= Record set =
--------------------------------------------------

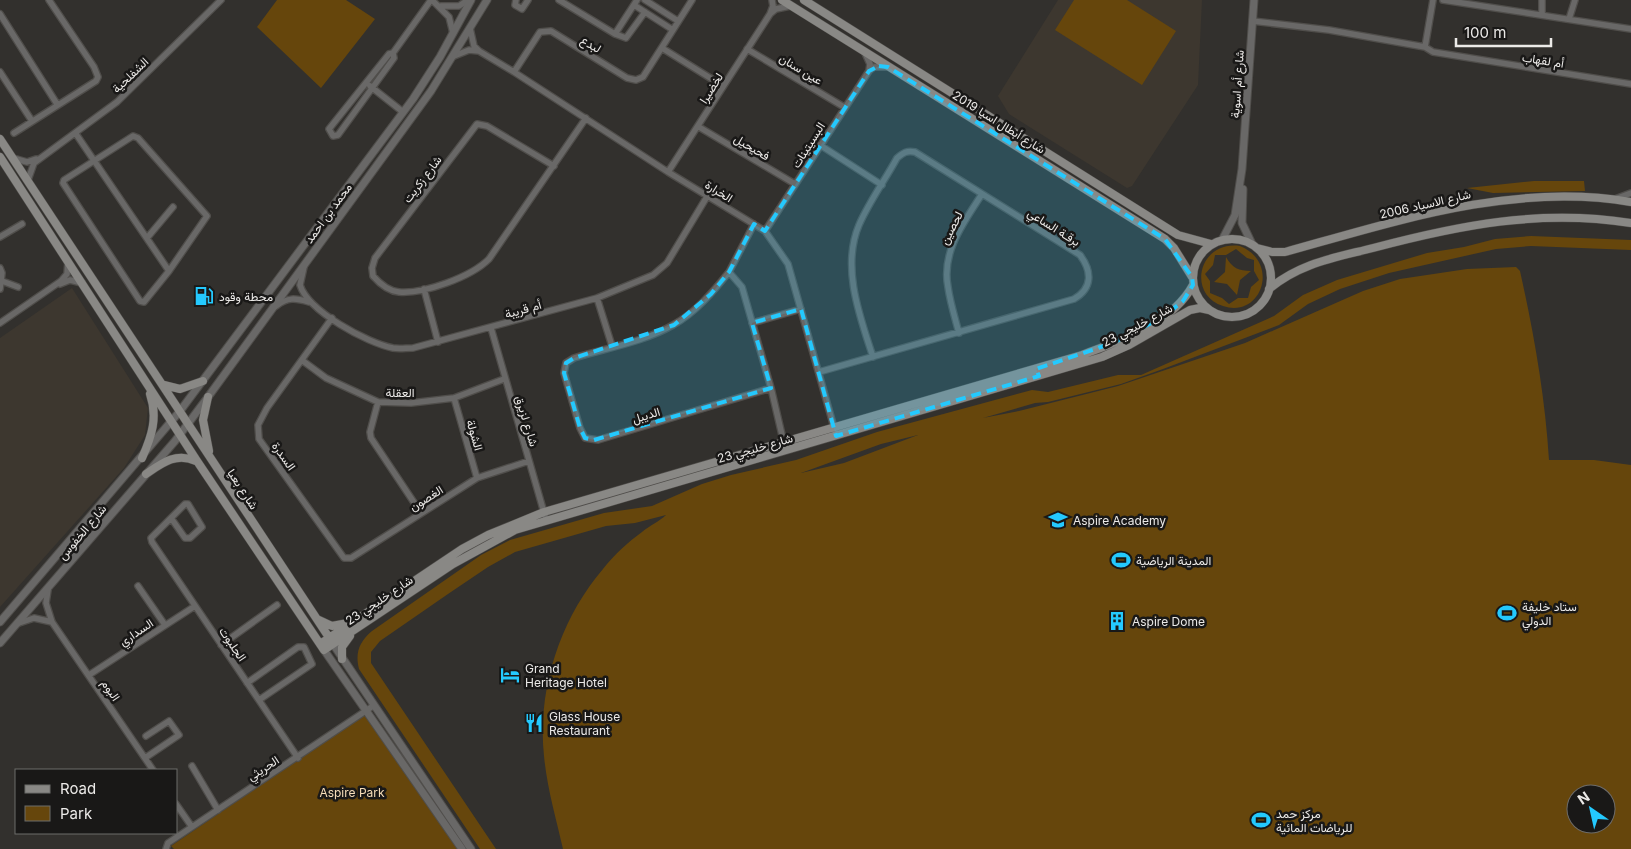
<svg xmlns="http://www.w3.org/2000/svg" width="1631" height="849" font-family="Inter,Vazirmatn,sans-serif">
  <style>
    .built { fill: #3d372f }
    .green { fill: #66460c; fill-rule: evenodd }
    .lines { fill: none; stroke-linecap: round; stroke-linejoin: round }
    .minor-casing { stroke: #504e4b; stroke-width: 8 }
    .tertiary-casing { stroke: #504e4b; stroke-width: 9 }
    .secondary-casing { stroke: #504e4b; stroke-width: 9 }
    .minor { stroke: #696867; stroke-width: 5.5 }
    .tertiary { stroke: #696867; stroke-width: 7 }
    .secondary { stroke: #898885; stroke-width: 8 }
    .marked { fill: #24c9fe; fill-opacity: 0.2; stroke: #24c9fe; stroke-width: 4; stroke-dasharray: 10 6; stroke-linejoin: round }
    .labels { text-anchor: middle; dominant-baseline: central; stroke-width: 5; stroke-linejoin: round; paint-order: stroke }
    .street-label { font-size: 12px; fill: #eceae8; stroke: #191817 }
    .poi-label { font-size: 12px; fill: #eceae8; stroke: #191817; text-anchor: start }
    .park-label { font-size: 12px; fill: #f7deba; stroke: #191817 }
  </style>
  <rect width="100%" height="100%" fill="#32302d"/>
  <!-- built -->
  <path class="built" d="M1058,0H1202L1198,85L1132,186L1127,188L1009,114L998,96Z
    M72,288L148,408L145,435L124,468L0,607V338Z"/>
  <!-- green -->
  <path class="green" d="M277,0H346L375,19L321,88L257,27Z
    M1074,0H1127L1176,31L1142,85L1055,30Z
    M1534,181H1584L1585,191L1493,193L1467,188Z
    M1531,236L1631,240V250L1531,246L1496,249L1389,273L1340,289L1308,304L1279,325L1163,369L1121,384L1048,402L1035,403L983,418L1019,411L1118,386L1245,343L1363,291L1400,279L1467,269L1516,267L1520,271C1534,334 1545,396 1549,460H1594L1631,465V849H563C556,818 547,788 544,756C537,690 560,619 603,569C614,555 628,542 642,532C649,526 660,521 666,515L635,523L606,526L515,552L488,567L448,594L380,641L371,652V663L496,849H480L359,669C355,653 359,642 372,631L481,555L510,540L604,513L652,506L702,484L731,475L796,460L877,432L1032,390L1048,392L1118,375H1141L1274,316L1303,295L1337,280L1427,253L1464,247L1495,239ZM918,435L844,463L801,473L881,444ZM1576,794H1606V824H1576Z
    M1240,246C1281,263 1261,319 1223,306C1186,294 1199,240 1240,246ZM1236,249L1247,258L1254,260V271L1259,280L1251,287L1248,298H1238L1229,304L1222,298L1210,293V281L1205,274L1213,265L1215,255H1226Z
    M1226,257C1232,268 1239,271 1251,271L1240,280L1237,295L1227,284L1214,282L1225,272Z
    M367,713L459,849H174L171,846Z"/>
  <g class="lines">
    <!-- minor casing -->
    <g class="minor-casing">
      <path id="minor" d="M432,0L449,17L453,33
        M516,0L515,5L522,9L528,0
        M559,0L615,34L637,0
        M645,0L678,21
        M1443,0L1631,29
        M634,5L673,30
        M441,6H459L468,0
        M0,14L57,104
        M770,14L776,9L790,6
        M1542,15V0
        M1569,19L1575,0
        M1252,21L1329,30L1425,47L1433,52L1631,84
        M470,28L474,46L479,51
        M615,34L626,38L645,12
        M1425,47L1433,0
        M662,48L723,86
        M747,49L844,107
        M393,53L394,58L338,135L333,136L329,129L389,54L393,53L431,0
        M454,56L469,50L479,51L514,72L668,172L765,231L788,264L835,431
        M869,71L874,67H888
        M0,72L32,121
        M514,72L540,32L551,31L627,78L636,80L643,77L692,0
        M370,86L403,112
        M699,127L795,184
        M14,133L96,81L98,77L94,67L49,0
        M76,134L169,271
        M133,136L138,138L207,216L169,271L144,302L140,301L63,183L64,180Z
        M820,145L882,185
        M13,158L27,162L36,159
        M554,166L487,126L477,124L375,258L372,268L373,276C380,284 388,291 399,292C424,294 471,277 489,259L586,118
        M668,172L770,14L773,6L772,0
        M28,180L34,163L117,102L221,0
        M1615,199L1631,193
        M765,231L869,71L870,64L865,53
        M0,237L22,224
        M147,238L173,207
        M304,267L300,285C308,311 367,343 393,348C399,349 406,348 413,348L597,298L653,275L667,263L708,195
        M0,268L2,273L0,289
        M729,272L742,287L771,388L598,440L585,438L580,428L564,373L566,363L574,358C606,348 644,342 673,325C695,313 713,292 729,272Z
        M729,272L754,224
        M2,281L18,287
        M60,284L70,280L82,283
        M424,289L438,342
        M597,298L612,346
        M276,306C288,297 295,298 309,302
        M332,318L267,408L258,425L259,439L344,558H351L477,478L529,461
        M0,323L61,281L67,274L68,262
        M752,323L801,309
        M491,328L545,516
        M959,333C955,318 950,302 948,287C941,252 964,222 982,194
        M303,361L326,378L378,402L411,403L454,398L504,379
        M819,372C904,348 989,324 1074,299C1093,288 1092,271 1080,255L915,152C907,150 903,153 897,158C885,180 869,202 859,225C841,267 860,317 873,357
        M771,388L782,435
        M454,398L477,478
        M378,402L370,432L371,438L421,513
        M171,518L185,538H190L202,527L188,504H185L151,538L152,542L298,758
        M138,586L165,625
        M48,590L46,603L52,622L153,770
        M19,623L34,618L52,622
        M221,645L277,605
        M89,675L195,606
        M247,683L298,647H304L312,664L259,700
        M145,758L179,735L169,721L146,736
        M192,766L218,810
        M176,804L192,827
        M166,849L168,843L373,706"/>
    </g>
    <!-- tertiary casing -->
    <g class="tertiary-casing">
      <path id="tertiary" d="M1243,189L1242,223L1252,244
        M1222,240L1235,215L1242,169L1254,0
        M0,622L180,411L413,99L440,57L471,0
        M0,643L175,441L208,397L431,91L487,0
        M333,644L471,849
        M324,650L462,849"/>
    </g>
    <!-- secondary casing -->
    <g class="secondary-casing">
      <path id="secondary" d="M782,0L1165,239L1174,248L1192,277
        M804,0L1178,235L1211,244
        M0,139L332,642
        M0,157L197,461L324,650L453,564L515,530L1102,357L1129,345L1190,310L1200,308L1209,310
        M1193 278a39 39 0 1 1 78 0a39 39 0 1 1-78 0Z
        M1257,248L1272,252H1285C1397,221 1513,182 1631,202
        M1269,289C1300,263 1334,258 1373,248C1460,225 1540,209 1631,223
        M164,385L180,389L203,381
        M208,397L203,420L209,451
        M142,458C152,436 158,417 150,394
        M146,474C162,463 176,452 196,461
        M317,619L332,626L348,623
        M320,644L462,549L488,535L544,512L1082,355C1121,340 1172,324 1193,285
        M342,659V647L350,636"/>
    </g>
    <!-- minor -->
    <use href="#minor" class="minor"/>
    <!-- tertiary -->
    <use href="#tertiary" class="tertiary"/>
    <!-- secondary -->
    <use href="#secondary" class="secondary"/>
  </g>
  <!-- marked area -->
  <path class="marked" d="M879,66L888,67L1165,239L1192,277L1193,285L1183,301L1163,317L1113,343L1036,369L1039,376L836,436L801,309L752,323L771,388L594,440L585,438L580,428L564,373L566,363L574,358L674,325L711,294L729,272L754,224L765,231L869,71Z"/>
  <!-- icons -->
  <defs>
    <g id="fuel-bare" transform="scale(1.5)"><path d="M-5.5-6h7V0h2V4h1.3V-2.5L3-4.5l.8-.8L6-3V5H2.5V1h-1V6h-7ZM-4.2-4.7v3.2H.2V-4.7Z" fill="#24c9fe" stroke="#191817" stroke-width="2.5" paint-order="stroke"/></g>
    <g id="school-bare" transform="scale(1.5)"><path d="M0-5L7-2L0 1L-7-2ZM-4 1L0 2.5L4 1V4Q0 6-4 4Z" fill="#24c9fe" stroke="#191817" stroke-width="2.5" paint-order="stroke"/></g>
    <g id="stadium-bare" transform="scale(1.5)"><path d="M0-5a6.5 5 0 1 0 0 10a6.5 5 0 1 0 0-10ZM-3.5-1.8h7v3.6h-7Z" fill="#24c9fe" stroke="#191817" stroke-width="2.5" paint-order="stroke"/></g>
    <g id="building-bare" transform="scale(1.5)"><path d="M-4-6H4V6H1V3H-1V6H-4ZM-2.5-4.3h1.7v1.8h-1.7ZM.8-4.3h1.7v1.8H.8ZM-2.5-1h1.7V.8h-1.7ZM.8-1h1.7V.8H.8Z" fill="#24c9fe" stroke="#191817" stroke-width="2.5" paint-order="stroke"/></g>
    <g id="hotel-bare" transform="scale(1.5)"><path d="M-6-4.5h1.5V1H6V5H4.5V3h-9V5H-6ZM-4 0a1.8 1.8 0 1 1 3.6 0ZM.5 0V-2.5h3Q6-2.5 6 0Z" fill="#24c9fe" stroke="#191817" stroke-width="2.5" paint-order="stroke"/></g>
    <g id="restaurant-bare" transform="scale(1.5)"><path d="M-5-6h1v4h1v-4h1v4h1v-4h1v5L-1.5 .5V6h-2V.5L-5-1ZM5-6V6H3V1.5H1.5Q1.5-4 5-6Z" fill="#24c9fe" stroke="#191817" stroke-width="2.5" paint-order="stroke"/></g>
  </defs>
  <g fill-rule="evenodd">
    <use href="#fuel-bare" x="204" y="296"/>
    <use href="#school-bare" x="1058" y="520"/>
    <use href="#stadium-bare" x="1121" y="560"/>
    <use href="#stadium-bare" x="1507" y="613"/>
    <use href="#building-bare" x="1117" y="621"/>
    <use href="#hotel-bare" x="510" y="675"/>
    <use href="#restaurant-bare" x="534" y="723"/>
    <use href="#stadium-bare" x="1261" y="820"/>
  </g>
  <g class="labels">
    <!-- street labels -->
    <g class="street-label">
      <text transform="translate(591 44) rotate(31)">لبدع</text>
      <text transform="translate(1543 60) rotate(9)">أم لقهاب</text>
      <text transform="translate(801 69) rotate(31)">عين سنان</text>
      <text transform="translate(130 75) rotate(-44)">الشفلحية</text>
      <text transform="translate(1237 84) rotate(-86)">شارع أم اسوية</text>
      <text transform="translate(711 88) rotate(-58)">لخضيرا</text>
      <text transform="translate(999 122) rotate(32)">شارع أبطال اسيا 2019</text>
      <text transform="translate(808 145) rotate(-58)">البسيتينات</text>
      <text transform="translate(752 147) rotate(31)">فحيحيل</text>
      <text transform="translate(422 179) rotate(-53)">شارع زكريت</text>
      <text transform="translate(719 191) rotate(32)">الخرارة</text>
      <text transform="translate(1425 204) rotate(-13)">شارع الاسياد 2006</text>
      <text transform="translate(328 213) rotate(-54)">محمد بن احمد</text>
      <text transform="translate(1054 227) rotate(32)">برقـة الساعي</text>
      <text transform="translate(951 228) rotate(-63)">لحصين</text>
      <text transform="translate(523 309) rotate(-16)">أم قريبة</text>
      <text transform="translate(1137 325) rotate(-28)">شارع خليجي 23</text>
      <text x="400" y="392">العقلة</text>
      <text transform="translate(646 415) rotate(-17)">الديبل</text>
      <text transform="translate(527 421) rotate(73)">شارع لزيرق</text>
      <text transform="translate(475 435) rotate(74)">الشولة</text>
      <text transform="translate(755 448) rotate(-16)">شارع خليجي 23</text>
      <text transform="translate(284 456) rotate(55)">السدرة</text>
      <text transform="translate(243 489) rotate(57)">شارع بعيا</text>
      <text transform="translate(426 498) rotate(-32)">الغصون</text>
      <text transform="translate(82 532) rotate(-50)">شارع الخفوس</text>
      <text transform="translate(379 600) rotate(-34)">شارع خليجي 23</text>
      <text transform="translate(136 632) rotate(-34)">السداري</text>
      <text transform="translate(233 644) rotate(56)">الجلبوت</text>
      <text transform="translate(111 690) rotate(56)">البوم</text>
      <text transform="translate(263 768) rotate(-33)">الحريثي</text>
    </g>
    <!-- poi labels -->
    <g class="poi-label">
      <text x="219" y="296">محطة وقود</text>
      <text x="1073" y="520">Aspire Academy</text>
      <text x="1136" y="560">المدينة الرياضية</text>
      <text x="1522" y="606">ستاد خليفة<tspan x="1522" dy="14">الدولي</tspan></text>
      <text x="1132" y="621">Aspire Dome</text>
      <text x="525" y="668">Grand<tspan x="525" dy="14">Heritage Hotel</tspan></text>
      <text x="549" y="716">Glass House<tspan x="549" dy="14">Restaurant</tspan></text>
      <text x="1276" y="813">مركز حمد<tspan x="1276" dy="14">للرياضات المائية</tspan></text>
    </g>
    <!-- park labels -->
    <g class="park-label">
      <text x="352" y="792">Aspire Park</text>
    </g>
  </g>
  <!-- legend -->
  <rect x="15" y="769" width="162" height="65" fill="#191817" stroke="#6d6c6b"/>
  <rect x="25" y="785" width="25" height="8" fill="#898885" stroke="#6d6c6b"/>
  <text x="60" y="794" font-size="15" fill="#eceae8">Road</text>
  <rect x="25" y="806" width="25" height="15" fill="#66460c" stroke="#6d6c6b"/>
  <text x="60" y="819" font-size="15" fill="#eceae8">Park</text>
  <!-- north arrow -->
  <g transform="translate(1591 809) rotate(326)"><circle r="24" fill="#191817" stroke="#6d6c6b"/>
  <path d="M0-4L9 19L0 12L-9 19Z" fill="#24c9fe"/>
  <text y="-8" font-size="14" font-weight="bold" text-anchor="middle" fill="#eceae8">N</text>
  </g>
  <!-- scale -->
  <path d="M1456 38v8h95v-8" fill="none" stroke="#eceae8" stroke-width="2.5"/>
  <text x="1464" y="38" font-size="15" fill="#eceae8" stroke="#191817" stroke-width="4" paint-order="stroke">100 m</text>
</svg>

--------------------------------------------------

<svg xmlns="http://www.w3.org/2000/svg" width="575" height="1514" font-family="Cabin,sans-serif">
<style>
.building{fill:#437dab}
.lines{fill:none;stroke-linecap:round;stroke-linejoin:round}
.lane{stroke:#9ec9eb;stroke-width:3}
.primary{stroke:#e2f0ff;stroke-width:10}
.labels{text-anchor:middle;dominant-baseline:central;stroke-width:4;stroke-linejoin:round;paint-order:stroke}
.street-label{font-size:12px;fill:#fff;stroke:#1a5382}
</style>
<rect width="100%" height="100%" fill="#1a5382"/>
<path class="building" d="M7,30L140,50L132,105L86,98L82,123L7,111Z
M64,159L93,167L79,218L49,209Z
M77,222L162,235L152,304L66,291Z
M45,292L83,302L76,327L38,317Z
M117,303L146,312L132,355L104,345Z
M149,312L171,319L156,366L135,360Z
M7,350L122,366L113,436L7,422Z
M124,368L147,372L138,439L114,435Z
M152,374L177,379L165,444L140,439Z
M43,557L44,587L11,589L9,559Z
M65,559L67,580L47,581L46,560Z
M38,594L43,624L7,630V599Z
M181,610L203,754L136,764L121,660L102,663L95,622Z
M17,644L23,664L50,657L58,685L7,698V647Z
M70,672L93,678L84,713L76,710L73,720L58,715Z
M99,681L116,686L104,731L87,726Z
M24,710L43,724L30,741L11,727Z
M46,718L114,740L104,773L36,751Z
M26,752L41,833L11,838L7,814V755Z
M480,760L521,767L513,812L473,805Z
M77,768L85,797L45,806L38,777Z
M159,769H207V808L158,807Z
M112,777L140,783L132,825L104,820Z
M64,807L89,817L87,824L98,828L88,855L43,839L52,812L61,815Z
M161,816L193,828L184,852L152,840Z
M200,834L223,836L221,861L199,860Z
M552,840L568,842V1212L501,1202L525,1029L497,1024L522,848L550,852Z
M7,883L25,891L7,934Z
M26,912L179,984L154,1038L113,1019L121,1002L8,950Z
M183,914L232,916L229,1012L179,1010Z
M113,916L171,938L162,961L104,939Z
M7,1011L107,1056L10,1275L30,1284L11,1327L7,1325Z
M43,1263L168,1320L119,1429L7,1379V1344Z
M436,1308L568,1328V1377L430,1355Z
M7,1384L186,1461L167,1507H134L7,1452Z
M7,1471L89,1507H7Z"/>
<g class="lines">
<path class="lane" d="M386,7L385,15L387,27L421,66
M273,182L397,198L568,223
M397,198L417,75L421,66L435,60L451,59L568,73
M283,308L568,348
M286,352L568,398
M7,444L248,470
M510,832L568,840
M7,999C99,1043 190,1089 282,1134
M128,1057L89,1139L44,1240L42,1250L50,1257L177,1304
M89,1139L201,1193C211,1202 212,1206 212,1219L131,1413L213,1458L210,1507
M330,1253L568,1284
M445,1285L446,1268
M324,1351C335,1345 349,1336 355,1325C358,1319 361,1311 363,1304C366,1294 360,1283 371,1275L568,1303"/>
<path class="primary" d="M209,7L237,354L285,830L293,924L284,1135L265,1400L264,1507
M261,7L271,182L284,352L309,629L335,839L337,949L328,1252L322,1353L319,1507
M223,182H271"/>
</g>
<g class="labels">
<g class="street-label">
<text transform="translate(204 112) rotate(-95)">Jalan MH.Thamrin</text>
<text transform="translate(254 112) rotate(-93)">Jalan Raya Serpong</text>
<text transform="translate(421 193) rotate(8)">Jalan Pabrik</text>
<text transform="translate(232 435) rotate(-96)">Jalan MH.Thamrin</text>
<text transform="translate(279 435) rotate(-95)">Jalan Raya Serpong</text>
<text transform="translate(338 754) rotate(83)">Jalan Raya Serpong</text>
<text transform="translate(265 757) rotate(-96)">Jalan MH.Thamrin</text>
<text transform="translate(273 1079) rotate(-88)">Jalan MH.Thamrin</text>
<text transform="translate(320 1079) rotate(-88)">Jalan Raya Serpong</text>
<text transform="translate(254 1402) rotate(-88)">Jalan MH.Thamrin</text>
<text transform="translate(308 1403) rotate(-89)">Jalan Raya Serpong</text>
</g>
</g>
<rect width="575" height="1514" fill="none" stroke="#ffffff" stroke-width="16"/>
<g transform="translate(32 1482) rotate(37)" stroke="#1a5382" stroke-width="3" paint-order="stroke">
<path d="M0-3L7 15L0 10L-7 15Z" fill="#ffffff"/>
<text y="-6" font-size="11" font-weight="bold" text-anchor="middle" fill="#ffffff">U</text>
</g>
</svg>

--------------------------------------------------

= What is needed =
From the material above, determine how many lines hold the string "bold"; give the number without comment.

= Final answer =
2